One other obvious observation: if this were a serious country, we would not be wondering about Iranian and Iraqi oil. We would rely on our own resources and in a year we could have supplies and refineries. The difficulties in doing that are not technological. We can do it.
During World War II we built a liberty ship a day. Advanced fighter aircraft went from design board to operations in combat in under 150 days.(For those who doubt it, look up the history of the P-51.) During the Depression we built Hoover Dam in about five years. We built the Empire State Building in not much more than a year. We supplied oil for England as well as America and carried it through submarine infested waters to get it there. We organized D-Day, the most complex operation in the history of the world, and carried it off despite facing Rommel and his beach defenses. Have we so degenerated that we can no longer do those things?
Energy and freedom could make this country great again. But we have to treat those matters seriously.
This week remains frantic.

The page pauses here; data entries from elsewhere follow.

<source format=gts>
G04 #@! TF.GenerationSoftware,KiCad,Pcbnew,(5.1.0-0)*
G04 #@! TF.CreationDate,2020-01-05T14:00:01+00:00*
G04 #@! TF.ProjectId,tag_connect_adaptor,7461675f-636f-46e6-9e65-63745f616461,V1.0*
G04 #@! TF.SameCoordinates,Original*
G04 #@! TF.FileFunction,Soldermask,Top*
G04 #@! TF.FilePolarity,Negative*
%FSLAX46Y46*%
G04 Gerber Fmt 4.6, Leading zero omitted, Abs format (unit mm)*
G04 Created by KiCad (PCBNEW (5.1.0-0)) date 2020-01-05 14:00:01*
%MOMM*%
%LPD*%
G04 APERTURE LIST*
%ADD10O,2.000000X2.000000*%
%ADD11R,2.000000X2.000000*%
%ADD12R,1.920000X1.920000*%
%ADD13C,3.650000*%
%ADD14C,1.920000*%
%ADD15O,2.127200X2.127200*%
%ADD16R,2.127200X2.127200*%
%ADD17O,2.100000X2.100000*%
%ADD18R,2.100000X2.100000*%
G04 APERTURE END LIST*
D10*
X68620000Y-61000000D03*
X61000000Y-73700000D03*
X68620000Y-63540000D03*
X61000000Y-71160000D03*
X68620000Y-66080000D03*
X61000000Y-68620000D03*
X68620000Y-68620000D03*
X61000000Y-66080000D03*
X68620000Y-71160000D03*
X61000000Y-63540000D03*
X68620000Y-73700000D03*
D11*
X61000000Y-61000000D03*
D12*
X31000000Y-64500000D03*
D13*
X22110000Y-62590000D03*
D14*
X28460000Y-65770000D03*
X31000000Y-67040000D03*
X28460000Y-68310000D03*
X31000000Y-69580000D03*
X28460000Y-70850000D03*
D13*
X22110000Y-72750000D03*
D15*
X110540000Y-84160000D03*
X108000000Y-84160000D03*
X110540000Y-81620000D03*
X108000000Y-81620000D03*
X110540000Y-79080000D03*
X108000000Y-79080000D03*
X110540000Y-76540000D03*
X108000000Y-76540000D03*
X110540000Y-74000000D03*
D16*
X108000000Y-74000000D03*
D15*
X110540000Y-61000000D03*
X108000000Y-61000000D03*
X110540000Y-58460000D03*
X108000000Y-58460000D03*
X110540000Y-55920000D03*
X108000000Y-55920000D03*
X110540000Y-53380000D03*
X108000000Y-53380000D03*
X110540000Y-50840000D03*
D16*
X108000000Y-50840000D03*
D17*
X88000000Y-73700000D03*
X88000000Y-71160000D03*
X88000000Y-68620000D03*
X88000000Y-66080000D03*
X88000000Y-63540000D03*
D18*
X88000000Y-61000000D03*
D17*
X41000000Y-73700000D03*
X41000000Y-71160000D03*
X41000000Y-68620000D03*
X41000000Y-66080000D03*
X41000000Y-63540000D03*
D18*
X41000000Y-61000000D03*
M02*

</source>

Roberta has a cold, and I have been advised to stay off my knee for a few days (twisted a ligament somehow) which means that neither of us have been getting out for a walk, which means that Sable has decided that she has been remiss in doing her job which is to be sure these humans she lives with get out for their exercise and also do the daily hunting for the pack, so she has decided to remind us, at fairly frequent intervals.

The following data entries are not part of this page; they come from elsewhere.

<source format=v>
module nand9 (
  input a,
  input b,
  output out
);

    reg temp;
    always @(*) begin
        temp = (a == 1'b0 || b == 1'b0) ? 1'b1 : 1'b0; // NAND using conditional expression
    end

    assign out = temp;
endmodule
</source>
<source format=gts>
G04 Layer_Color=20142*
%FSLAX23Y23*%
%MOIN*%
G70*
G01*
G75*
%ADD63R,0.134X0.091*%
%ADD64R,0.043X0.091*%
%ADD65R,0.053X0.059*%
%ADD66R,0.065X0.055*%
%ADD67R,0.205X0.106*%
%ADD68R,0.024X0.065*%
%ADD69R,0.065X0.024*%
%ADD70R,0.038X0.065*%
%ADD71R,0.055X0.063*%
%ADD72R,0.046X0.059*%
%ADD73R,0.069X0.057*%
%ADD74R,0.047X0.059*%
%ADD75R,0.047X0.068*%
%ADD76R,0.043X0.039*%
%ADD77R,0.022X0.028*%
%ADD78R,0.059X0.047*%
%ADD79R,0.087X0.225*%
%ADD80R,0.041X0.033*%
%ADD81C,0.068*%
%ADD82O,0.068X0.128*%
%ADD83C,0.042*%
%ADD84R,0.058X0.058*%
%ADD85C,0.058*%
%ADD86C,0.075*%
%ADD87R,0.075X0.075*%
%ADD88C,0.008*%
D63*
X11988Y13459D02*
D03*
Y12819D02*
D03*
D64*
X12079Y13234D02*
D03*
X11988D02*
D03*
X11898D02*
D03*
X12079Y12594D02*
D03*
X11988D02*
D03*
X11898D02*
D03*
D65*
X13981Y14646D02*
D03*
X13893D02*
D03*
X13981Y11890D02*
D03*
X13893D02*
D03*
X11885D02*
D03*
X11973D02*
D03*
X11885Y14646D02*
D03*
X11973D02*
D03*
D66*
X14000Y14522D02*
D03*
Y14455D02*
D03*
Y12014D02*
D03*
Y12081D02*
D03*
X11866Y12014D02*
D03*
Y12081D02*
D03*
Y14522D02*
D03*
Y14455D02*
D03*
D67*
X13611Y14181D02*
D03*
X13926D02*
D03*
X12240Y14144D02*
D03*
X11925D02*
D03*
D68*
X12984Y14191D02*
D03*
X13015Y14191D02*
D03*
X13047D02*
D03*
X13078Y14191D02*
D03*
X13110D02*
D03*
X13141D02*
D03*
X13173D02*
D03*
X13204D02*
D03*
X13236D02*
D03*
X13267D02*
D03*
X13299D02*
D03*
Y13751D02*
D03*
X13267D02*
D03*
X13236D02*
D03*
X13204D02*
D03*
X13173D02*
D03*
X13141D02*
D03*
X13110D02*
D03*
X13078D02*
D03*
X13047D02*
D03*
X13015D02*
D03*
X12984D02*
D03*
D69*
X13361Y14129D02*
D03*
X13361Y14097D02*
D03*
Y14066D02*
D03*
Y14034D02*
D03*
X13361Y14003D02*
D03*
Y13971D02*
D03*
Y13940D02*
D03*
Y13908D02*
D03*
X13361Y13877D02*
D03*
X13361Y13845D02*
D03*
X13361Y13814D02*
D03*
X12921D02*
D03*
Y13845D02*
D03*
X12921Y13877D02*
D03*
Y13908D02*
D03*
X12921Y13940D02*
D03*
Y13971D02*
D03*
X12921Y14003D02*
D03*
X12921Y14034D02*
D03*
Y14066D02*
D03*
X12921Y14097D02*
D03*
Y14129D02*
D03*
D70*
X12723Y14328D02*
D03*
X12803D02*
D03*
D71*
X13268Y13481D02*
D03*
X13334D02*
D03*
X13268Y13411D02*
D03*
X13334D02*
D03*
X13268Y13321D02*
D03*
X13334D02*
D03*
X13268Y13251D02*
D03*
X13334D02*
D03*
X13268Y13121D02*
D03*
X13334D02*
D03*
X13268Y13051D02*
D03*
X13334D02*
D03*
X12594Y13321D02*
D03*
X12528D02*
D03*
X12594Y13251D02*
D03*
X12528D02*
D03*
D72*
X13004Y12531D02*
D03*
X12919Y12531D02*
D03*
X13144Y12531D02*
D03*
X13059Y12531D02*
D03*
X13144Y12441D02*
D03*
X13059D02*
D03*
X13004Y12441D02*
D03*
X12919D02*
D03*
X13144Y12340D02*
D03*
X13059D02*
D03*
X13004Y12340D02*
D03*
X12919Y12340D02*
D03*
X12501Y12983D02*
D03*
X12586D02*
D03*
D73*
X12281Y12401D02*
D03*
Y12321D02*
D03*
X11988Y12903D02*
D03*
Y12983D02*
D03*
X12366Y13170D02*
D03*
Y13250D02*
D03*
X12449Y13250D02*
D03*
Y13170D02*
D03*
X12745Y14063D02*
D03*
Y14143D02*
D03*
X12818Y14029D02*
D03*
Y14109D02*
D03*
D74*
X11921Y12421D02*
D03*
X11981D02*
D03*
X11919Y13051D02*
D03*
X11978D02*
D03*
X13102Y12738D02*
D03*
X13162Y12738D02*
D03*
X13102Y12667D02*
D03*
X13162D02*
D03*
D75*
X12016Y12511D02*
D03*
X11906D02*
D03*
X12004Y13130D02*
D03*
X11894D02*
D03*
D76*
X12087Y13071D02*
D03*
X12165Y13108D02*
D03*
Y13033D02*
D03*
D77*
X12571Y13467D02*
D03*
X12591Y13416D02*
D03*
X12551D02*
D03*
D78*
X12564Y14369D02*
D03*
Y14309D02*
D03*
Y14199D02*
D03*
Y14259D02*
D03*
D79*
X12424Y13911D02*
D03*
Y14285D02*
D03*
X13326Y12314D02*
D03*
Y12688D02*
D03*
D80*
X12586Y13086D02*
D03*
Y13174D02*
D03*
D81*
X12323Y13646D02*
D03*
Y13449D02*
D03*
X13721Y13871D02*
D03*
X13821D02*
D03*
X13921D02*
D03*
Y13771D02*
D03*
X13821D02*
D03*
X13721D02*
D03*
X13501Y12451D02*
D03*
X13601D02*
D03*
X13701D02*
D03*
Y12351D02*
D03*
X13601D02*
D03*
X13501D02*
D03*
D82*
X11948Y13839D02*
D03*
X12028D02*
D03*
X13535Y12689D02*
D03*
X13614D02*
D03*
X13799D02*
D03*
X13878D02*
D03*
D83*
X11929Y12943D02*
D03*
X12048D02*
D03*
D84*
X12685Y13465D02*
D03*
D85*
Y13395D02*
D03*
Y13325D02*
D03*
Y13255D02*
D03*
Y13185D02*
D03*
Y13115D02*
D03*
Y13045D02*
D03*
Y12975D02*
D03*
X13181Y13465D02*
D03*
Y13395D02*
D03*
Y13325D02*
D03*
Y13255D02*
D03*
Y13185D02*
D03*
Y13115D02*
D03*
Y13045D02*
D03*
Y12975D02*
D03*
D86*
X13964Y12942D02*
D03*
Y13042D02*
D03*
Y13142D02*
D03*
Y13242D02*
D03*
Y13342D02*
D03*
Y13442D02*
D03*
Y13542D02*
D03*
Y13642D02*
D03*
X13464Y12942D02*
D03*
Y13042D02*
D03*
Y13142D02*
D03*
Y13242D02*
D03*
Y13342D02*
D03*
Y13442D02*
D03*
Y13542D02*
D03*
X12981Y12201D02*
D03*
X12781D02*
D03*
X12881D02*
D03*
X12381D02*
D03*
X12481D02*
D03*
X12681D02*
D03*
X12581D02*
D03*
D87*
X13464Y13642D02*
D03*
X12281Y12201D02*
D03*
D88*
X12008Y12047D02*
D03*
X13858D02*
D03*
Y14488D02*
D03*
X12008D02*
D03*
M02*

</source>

Meanwhile they are coming to remove the whacking big desiccation machine from my bathroom, and they’ll be back next week to put in new floor covering. It’s Chaotic at Chaos Manor.
You can view Strategy of Technology on line free, but if you want a pdf copy it is available. I also send a copy to new Platinum and Patron subscribers to this web site, so if you were thinking of becoming a patron of this site, that may be relevant information.
For a copy of Strategy of Technology in pdf format, go to http://www.jerrypournelle.com/mail/2011/Q2/mail669.html and scroll down to the end, where you will find a button. I have tried to transfer this but I don’t know how, and I haven’t time to learn it. I am presuming that the old web site buttons still work. If not I’ll find another way, but the simplest way is to become a Patron subscriber. That works because I do it myself. And now I have work.
Strategy of Technology in pdf format:
Can Water Prevent Dehydration?
Not according to the European Union and its panel of 21 scientists. Of course there is some controversy.
Of course this is one more development of the rule of the Nomenklatura in Europe and the United States. It’s not enough for the regulators simply to take the money and do their jobs keeping the system running. The modern bureaucrat is educated, a college graduate (who has probably learned little of any use, but it’s the credential that counts) and feels compelled to contribute something. What better way than to be certain that his – or her – benighted subjects benefit from the wisdom of the Nomenklatura? Hence bunny inspectors, water doesn’t dehydrate, the streets fill with pothole – there’s nothing creative about filling a pothole, let’s look for something to do that reflects our superiority – and civilization spirals down in a morass of permits and regulations.
Query: if you were a paladin given the Low and Middle Justice and sent out to make the world better, what might you do? I can use some incidents of bureaucratic madness that could be corrected by someone with power and common sense. Send me your examples. And now I really do have to work, but first I have some errands.